Encontré en mi tocador un hermoso collar de esmeraldas, “regalo” de una dama que se encontraba bajo mi tutela.
Yo hubiera supuesto que al irse de esa manera tan intempestiva, en lugar de hacerme un obsequio habría hurtado alguna de mis joyas.
El hermoso aderezo de esmeraldas tenía un peso conmovedor y el verde luminoso me hizo soltar un llanto muy fino.
Durante mi matrimonio había supuesto que los hombres consideraban mis encantos manchados por la conducta indecorosa de mi marido: canalla, pervertido, libertino.
Una fuerza subterránea conserva mi belleza intacta para poder proveer a mi hija, cuando ese al que juré amor eterno y lealtad frente a Dios se trague mi fortuna.
Tengo fiebres muy altas al pensar en mi cuerpo arrastrado a los placeres de otros cuerpos. Le he prohibido la entrada a mis aposentos al padre de mi hija. Apesta.
Este collar de vida petrificada puede salvarme, ¿quién es aquella persona tan osada que me lo regaló?
Nunca usaré tan hermoso aderezo en detrimento de mi persona, de mi calidad moral. Me mentía a mí misma.
Al tiempo leía historias de amor trágico para olvidar la posibilidad de un encuentro con aquella persona. Por supuesto, en más de una ocasión quise aventurarme a la joyería en la que había visto el collar.
¿Sería el mismo vendedor el que decidió halagarme con tan espléndido presente? ¿Algún caballero casado querrá mantener su identidad oculta y amarme? ¿Deseará que use el collar cuando estemos solos?
He repasado una y otra vez aquel día: yo hipnotizada ante la joya, me parece haber estado suspirando frente a ella más de cinco minutos.
No logro recordar a ninguna persona viendo mi fascinación por aquel fruto de la tierra, pulido por manos sagradas. “Nadie puede adivinar el pensamiento”, me repetía.
Mandé a dos de mis doncellas a la joyería y el vendedor dijo no conocer a la persona que adquirió la joya; ¡ha pagado por mantener su identidad oculta! ¿Qué quiere de mí?
Los hombres no van por la vida regalando aderezos a las mujeres porque su belleza los deslumbra.
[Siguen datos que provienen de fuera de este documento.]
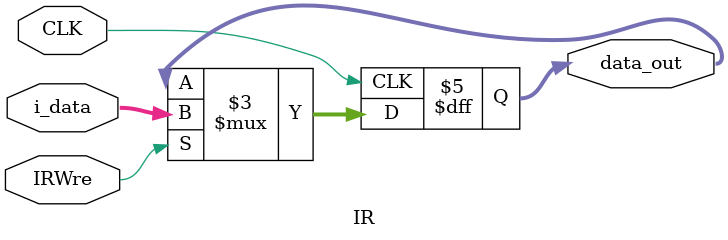
<source format=v>
`timescale 1ns / 1ps


module IR(
	input CLK,
	input IRWre,
	input [31:0] i_data,
	output reg [31:0] data_out
	);
	
	always @(negedge CLK) begin
		if(IRWre) begin
			data_out = i_data;
		end
	end

endmodule

</source>
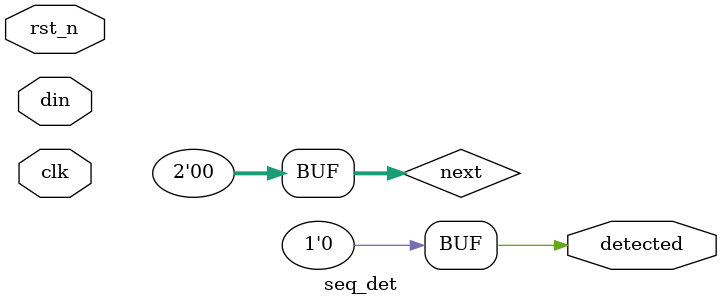
<source format=sv>
typedef enum logic [1:0] { S0, S1, S2, S3 } state_t;

module seq_det (
  input  logic clk, rst_n, din,
  output logic detected
);
  state_t state, next;

  always_ff @(posedge clk)
    if (!rst_n) state <= S0;
    else        state <= next;

  always_comb begin
    next     = state;  // hold by default
    detected = 1'b0;
    case (state)
      // TODO: S0: next = din ? S1 : S0;
      // TODO: S1: next = din ? S1 : S2;  (stay on repeated 1)
      // TODO: S2: next = din ? S3 : S0;  (0->1 matches; 0->0 resets)
      // TODO: S3: begin detected = 1'b1; next = din ? S1 : S0; end
      default: next = S0;
    endcase
  end
endmodule

</source>
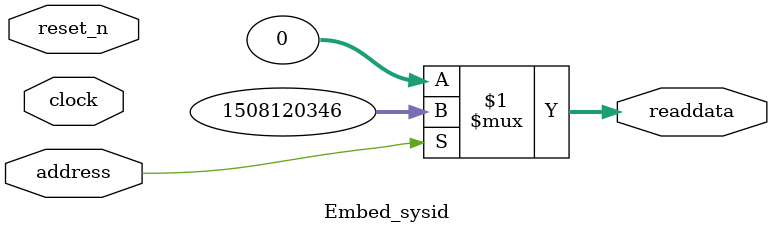
<source format=v>



// synthesis translate_off
`timescale 1ns / 1ps
// synthesis translate_on

// turn off superfluous verilog processor warnings 
// altera message_level Level1 
// altera message_off 10034 10035 10036 10037 10230 10240 10030 

module Embed_sysid (
               // inputs:
                address,
                clock,
                reset_n,

               // outputs:
                readdata
             )
;

  output  [ 31: 0] readdata;
  input            address;
  input            clock;
  input            reset_n;

  wire    [ 31: 0] readdata;
  //control_slave, which is an e_avalon_slave
  assign readdata = address ? 1508120346 : 0;

endmodule



</source>
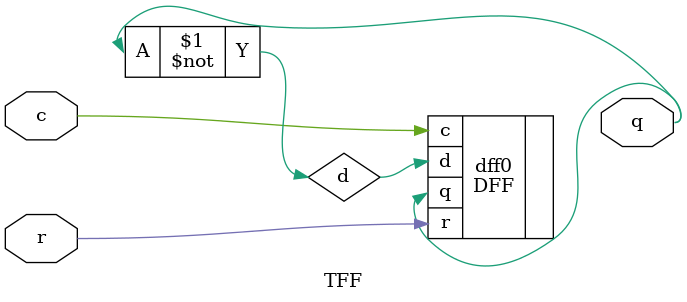
<source format=v>
module TFF
(
  input c, r,
  output q
);
  wire d;
  
  //instantiate DFF
  DFF dff0
  (
    .c(c),
    .r(r),
    .q(q),
    .d(d)
  );
  not n1(d,q);
endmodule

  
</source>
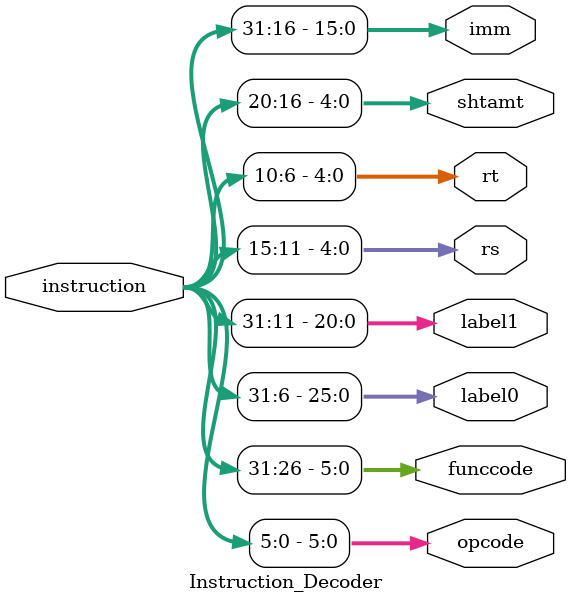
<source format=v>
`timescale 1ns/1ps
/* ---------------------------------------------------------
*    # COMPUTER ORGANIZATION LABORATORY
*    # AUTUMN SEMESTER 2022
*    # RISC Processor Design
*    # Group No. 60
*    # Abhay Kumar Keshari 20CS10001
*    # Hardik Soni 20CS30023
*---------------------------------------------------------
*/ 
module Instruction_Decoder(
    input  [31:0] instruction,
    output [5:0] opcode,
    output [5:0] funccode,
    output [25:0] label0,
    output [20:0] label1,
    output [4:0] rs,
    output [4:0] rt,
    output [4:0] shtamt,
    output [15:0] imm
);
// The module to slice the 32-bit instructuion into separate fields to decode the instruction
// into opcode, funccode, rs, rt, shamt, imm
    assign opcode   = instruction[5:0];         // Opcode
    assign funccode = instruction[31:26];       // Function code
    assign label0   = instruction[31:6];        // Jump address for 26-bit addresses
    assign label1   = instruction[31:11];       // Jump address for 16-bit addresses
    assign rs       = instruction[15:11];       // Register rs
    assign rt       = instruction[10:6];        // Register rt
    assign shtamt   = instruction[20:16];       // Shift amount
    assign imm      = instruction[31:16];       // Immediate value
endmodule
</source>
O quizá es posible que eso sea mi perdición, el desinterés de la persona me inquieta, ¿seré parte de un experimento?
Mi habitación está llena de joyas preciosas, de mis estantes cuelgan collares de perlas irisadas, en mi tocador hay esparcidas pulseras de diamantes y el oro brilla más que el sol sobre mi cama. Todo es circular, infinito.
Una mano delicada me arrastra al centro de la habitación. Soy una diosa, estoy segura de que sólo lo divino es acariciado por la belleza absoluta.
Tengo nuevamente la impronta del lujo. Un halo de eternidad me rodea. La mano me acaricia, entra, saborea todo con sus yemas encarnadas que chupan mi miel como esponjas marinas. Mi boca se seca. Ya sé que desperté del sueño.
El collar sí existió, yo fui inventada: una tarde calurosa dos amigos caminaban. Gustavo Adolfo Bécquer y otro.
Uno de ellos vio el collar de esmeraldas resplandecientes e inventó una historia en la que me dedicaba su vida, escribía un libro para ganar dinero, ¡vaya insensatez!, y luego como en El jugador, de Dostoyevski, lo apostaba todo para comprarme la joya. Estoy atrapada en una historia que no viví. Quizá se deba a que La historia de eso que aún no ha pasado, de Joseph Méry, acaba de suceder una vez más.